- _PROBLEM STATEMENT_: Copy out the article on the Live Nation protective order word for word.

(Beginning of TEXT UNDER STUDY)

The files SeatGeek produced for the government “include documents that a company would never want to fall into the hands of any competitor,” SeatGeek attorney William Kalema wrote to the court.

“SeatGeek hears on at least a weekly basis from venues that are reluctant even to meet with SeatGeek for fear of retaliation from Defendants,” the letter continued. “If the market were to learn that venues’ contracts and other communications with Ticketmaster’s competitors were made available to Defendants’ senior management, SeatGeek’s ability to market its product would be hindered even further.”

Attorneys for AEG said they had produced “hundreds of thousands of documents” for the DOJ, including the company’s “most sensitive and competitively significant materials.” AEG attorney Justin Bernick took particular issue with Wall over past statements Wall has made in the media and on Live Nation’s blog, arguing that Wall has often acted as the company’s spokesperson rather than its lawyer.

After a brief hearing, Subramanian ruled that Wall and Tobias would not be allowed to view documents marked as highly confidential — meaning those involving trade secrets, customer lists, current or future financial and strategic information, private contract terms, personnel files, planning documents, and anything deemed sensitive by the courts — and that those documents can only be viewed by Live Nation’s outside attorneys. Wall and Tobias can, however, view confidential information — defined as previously non-public financial information, material related to ownership of non-public companies, business plans and marketing campaign documents related to product development.

In order to view confidential court files, Wall and Tobias must agree not to participate or advise Live Nation on “competitive decision-making” or litigation against AEG or SeatGeek — except for litigation tied to the DOJ lawsuit — for two years after the final confidential documents are reviewed.

The “highly confidential” and “confidential” designations will be determined by those producing the documents, Subramanian wrote in the earlier July 23 opinion, noting that “if it turns out that vast swaths of the record are improperly designated highly confidential, the Court will step in” and require “a page-by-page review of documents by the producing party on a tight timeframe or appropriate modifications to the protective order.”

Billboard has reached out to Live Nation for comment on this story. The trial for USA v. Live Nation Entertainment is scheduled to begin March 2, 2026.

(End of TEXT UNDER STUDY)
(Beginning of INFORMATION GIVEN)

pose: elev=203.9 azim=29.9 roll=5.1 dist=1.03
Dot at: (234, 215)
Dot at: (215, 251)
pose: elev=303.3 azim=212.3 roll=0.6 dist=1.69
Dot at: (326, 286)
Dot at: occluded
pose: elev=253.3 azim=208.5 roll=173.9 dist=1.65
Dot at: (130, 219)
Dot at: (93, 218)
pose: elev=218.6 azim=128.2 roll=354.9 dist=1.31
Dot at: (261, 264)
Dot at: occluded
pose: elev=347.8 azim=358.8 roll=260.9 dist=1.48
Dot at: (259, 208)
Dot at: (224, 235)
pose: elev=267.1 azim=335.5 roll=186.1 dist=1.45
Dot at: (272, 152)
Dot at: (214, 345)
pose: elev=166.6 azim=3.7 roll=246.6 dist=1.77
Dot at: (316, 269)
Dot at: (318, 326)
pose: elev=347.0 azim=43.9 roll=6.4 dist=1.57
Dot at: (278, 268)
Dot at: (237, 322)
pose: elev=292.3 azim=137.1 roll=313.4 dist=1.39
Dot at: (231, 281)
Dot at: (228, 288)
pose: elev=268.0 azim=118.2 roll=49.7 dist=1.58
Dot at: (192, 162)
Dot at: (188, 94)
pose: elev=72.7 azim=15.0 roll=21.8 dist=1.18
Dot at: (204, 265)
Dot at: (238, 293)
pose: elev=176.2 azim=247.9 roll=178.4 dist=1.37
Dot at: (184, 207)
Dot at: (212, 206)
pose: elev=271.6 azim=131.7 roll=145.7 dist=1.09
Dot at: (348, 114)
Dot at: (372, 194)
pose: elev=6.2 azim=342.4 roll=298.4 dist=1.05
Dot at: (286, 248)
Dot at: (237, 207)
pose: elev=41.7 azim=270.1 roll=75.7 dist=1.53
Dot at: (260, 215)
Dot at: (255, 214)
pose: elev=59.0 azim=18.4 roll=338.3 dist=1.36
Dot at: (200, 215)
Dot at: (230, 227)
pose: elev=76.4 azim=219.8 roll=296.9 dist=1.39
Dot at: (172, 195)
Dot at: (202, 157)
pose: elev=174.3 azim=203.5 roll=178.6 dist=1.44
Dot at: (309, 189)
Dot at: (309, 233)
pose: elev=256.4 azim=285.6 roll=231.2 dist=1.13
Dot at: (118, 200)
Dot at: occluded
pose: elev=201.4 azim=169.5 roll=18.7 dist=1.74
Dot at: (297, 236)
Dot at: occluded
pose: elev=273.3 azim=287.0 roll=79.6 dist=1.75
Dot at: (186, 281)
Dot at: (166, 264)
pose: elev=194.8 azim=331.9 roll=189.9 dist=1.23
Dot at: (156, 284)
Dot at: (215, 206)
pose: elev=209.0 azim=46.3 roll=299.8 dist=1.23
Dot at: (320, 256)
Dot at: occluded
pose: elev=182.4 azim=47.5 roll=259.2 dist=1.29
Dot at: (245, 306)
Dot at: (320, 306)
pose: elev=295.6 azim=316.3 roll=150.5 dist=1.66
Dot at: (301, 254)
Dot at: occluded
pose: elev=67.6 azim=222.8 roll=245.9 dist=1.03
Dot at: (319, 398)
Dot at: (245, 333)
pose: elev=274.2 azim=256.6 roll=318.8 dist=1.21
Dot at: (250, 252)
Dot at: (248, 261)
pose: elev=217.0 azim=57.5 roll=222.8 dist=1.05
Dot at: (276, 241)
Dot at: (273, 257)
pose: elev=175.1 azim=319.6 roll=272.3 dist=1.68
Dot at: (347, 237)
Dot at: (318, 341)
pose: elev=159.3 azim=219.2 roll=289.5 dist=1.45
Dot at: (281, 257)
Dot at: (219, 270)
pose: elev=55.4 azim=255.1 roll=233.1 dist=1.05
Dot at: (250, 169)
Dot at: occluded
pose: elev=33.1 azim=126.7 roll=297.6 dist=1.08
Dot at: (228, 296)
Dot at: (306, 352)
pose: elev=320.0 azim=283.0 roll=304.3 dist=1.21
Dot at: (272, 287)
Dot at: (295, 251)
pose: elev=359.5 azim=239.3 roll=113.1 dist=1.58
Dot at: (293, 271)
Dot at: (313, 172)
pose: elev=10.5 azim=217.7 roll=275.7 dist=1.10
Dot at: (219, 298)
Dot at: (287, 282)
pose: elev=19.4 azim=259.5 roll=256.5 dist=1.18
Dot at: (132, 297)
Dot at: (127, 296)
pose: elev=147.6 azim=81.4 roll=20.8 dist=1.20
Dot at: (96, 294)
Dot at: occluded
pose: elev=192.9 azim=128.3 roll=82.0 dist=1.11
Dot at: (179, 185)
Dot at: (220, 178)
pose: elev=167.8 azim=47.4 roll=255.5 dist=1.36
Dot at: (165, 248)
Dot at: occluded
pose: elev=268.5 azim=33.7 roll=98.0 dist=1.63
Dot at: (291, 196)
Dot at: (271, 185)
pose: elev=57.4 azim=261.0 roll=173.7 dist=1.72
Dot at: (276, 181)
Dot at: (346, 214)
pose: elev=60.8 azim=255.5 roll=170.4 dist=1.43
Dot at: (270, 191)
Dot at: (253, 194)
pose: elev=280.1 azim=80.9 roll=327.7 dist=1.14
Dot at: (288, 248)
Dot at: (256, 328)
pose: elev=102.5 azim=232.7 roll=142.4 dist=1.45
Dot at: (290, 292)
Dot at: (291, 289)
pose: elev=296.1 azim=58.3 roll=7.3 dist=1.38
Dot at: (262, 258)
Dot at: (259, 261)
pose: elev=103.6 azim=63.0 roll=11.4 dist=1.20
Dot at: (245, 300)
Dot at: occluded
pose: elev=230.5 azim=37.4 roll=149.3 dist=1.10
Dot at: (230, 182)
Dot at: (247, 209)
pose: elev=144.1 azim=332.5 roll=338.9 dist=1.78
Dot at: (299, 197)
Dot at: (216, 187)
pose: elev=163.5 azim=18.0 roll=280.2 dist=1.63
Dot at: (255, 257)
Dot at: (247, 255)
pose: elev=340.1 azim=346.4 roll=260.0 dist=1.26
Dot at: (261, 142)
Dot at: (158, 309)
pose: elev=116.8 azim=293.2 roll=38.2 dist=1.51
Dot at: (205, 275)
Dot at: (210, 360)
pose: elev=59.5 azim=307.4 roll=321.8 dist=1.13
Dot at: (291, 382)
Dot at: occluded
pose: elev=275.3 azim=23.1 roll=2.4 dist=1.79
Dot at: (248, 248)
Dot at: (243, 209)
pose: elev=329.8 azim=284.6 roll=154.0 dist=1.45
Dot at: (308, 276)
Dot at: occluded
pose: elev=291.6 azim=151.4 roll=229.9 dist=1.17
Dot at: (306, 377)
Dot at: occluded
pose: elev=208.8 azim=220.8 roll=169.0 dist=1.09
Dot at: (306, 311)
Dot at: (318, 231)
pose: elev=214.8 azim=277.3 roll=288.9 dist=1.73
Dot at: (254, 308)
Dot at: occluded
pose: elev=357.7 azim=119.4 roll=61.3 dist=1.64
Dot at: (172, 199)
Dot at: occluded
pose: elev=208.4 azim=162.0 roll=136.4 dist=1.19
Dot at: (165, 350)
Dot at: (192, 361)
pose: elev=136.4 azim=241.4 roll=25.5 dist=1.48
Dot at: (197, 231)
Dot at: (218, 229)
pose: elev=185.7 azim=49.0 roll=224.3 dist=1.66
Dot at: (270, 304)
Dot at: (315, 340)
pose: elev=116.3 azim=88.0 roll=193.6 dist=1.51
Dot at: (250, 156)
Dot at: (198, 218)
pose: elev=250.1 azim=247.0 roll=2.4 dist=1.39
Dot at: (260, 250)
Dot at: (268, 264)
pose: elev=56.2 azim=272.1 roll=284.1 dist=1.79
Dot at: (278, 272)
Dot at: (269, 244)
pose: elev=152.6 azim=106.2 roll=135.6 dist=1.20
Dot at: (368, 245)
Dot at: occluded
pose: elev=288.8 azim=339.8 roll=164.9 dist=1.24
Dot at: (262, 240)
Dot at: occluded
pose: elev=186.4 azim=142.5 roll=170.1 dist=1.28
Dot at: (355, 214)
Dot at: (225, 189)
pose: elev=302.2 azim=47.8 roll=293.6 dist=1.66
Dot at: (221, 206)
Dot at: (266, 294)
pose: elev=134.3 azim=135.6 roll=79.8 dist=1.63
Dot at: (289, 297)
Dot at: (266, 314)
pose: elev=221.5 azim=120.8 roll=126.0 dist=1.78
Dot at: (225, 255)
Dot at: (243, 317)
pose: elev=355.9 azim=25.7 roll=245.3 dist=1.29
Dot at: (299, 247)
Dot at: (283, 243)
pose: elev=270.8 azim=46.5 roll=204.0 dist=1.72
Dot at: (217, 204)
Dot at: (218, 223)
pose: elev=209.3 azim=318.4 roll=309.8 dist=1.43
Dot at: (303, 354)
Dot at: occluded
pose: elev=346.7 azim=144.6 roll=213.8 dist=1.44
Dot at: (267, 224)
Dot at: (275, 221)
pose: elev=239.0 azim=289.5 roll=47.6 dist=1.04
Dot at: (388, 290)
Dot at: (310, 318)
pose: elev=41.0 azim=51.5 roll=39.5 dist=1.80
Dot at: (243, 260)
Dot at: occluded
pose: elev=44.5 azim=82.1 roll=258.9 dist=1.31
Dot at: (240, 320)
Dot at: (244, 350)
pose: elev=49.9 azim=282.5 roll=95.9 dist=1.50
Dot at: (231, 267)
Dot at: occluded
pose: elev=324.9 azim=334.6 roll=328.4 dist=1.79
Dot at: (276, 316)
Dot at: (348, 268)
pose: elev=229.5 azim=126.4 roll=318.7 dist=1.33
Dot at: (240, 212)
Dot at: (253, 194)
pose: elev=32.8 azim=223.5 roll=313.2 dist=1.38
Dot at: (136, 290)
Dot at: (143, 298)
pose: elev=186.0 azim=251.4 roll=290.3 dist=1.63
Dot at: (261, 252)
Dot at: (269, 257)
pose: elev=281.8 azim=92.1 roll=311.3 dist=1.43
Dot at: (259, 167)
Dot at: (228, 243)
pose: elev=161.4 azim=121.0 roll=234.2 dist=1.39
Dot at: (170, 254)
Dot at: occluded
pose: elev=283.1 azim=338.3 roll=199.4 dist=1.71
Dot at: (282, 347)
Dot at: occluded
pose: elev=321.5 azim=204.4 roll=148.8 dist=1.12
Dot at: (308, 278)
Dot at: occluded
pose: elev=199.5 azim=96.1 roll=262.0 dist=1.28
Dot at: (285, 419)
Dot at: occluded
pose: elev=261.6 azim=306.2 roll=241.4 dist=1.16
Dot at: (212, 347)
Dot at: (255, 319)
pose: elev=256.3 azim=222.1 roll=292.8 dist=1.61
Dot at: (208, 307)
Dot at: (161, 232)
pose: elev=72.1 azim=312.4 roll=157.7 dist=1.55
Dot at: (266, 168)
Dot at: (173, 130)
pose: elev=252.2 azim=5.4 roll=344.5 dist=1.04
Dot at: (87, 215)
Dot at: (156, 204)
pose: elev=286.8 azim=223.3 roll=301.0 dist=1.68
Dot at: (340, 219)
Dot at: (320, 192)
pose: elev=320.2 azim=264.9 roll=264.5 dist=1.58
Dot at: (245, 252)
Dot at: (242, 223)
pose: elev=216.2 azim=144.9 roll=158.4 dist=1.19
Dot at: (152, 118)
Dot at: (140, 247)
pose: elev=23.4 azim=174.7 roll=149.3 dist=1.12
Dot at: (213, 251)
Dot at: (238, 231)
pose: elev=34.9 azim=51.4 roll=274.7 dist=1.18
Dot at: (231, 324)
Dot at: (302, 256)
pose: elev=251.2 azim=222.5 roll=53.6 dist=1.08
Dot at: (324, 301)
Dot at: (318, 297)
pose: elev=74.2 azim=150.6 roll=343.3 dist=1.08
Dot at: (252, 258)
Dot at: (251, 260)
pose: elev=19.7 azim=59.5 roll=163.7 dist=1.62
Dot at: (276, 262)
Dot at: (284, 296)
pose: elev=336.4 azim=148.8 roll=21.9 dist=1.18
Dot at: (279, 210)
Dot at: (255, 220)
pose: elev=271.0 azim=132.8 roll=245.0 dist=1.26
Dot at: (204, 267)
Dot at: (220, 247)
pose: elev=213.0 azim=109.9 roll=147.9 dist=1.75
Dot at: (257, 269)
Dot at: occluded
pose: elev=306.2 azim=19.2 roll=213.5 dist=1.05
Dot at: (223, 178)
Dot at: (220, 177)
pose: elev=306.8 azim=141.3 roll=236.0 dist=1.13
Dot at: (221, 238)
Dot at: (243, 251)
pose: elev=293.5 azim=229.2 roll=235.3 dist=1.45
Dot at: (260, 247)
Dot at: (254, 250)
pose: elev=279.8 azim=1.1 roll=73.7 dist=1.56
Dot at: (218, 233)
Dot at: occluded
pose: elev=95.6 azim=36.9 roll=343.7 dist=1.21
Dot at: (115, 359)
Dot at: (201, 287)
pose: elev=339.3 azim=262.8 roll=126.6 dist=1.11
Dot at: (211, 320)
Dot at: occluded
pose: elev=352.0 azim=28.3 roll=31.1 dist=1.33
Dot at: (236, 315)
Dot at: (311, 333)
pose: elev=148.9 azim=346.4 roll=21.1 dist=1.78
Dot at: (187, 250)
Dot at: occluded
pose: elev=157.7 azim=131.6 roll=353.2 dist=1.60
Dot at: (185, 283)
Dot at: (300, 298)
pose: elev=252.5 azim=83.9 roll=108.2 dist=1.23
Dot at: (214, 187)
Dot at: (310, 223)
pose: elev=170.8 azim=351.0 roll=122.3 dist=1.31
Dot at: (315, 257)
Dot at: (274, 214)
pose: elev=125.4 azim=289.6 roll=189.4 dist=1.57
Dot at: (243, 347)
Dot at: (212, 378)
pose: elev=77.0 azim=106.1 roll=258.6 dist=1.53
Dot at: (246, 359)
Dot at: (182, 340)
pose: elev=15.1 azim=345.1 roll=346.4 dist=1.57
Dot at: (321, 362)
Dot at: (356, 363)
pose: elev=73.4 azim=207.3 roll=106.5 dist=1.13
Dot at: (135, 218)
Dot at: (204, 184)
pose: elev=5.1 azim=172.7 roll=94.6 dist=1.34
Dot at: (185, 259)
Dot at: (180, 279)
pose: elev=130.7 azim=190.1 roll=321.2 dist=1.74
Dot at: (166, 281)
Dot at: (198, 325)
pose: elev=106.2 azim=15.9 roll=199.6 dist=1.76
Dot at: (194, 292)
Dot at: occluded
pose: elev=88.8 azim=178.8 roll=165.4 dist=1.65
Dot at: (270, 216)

(End of INFORMATION GIVEN)

- _SOLUTION FOR THIS EXERCISE_:
The files SeatGeek produced for the government “include documents that a company would never want to fall into the hands of any competitor,” SeatGeek attorney William Kalema wrote to the court.

“SeatGeek hears on at least a weekly basis from venues that are reluctant even to meet with SeatGeek for fear of retaliation from Defendants,” the letter continued. “If the market were to learn that venues’ contracts and other communications with Ticketmaster’s competitors were made available to Defendants’ senior management, SeatGeek’s ability to market its product would be hindered even further.”

Attorneys for AEG said they had produced “hundreds of thousands of documents” for the DOJ, including the company’s “most sensitive and competitively significant materials.” AEG attorney Justin Bernick took particular issue with Wall over past statements Wall has made in the media and on Live Nation’s blog, arguing that Wall has often acted as the company’s spokesperson rather than its lawyer.

After a brief hearing, Subramanian ruled that Wall and Tobias would not be allowed to view documents marked as highly confidential — meaning those involving trade secrets, customer lists, current or future financial and strategic information, private contract terms, personnel files, planning documents, and anything deemed sensitive by the courts — and that those documents can only be viewed by Live Nation’s outside attorneys. Wall and Tobias can, however, view confidential information — defined as previously non-public financial information, material related to ownership of non-public companies, business plans and marketing campaign documents related to product development.

In order to view confidential court files, Wall and Tobias must agree not to participate or advise Live Nation on “competitive decision-making” or litigation against AEG or SeatGeek — except for litigation tied to the DOJ lawsuit — for two years after the final confidential documents are reviewed.

The “highly confidential” and “confidential” designations will be determined by those producing the documents, Subramanian wrote in the earlier July 23 opinion, noting that “if it turns out that vast swaths of the record are improperly designated highly confidential, the Court will step in” and require “a page-by-page review of documents by the producing party on a tight timeframe or appropriate modifications to the protective order.”

Billboard has reached out to Live Nation for comment on this story. The trial for USA v. Live Nation Entertainment is scheduled to begin March 2, 2026.